ABOUT THIS TASK →
Reproduce each of the records below word for word, and leave the pictures out of your answer.

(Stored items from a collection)
┄┄┄┄┄┄

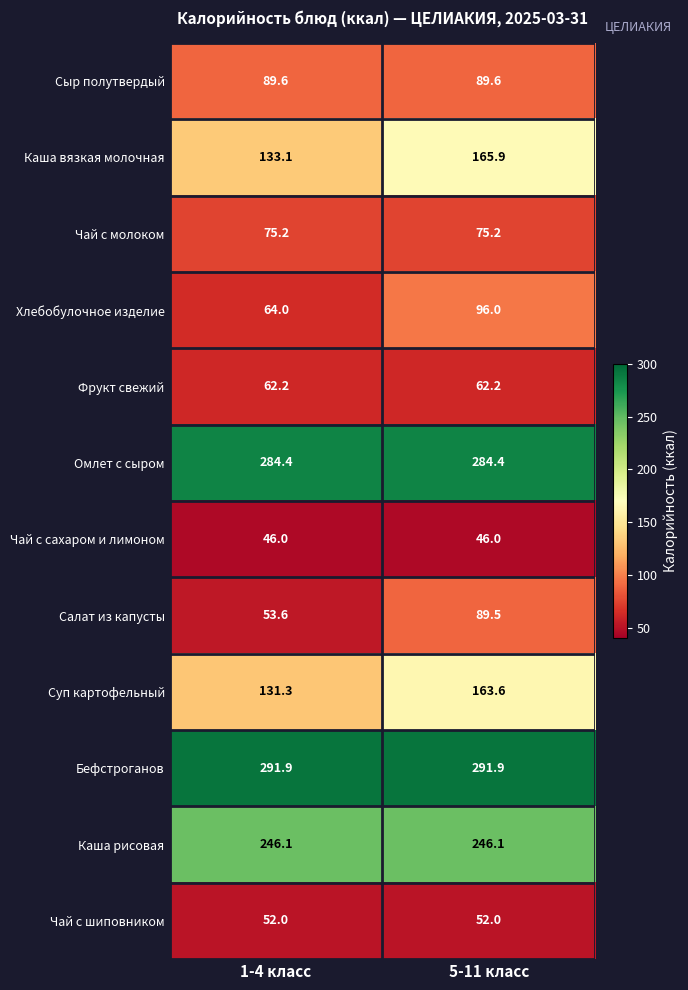

What is the spread (max minus min) of values at 5-11 класс?

245.9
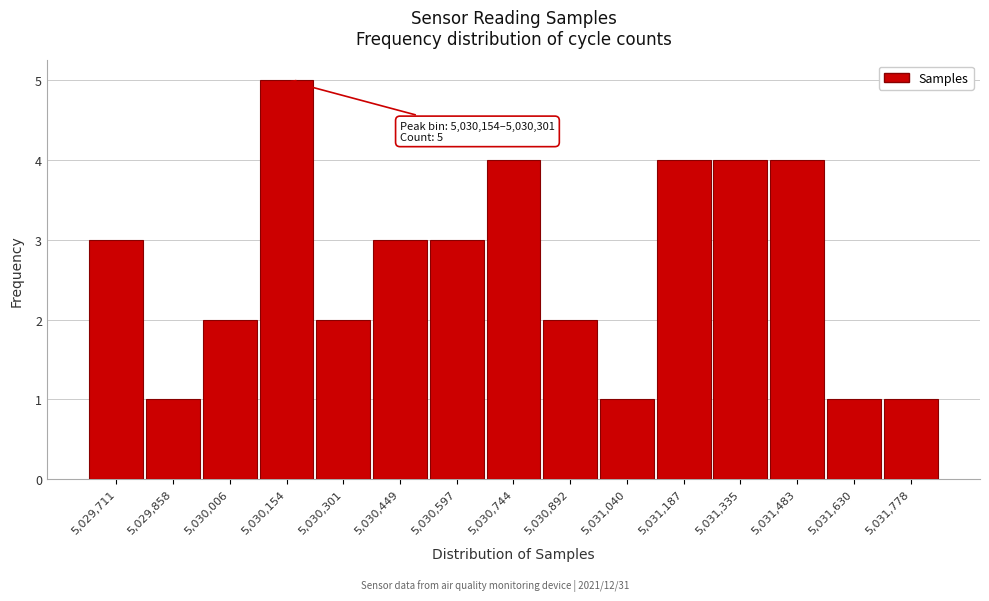

Reading left to right, extract all data points from this chart.

5,029,711=3	5,029,858=1	5,030,006=2	5,030,154=5	5,030,301=2	5,030,449=3	5,030,597=3	5,030,744=4	5,030,892=2	5,031,040=1	5,031,187=4	5,031,335=4	5,031,483=4	5,031,630=1	5,031,778=1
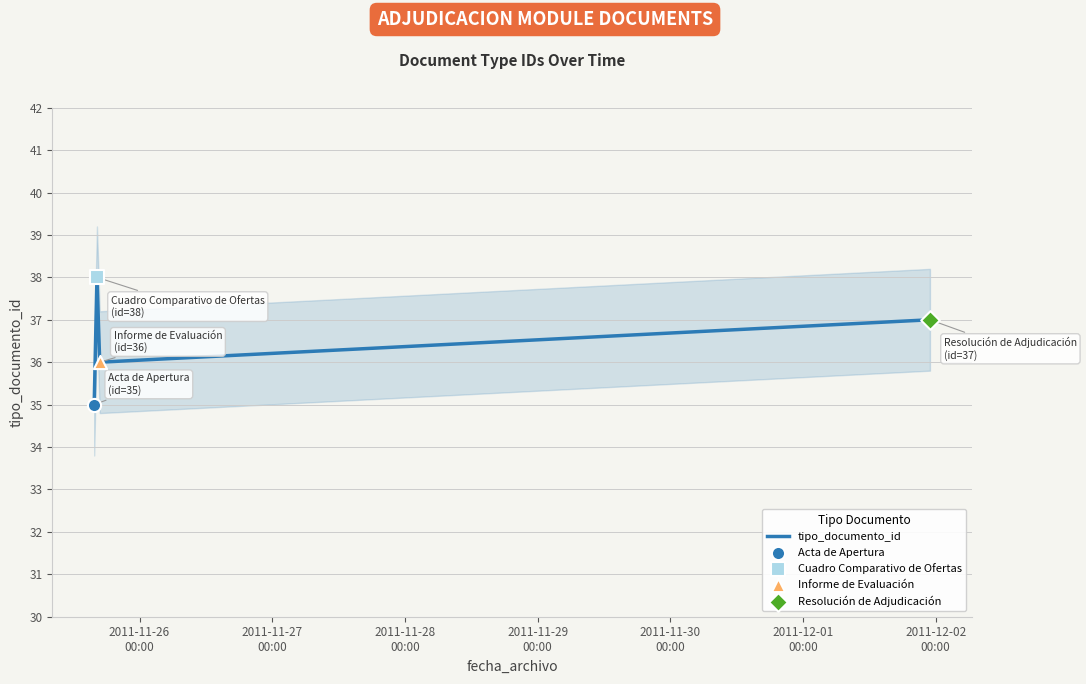

How many interior local valleys does the tipo_documento_id series have?

1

┄┄┄┄┄┄

PROBLEM SOLUTION →
What is the spread (max minus min) of values at 5-11 класс?

245.9

Reading left to right, extract all data points from this chart.

5,029,711=3	5,029,858=1	5,030,006=2	5,030,154=5	5,030,301=2	5,030,449=3	5,030,597=3	5,030,744=4	5,030,892=2	5,031,040=1	5,031,187=4	5,031,335=4	5,031,483=4	5,031,630=1	5,031,778=1

How many interior local valleys does the tipo_documento_id series have?

1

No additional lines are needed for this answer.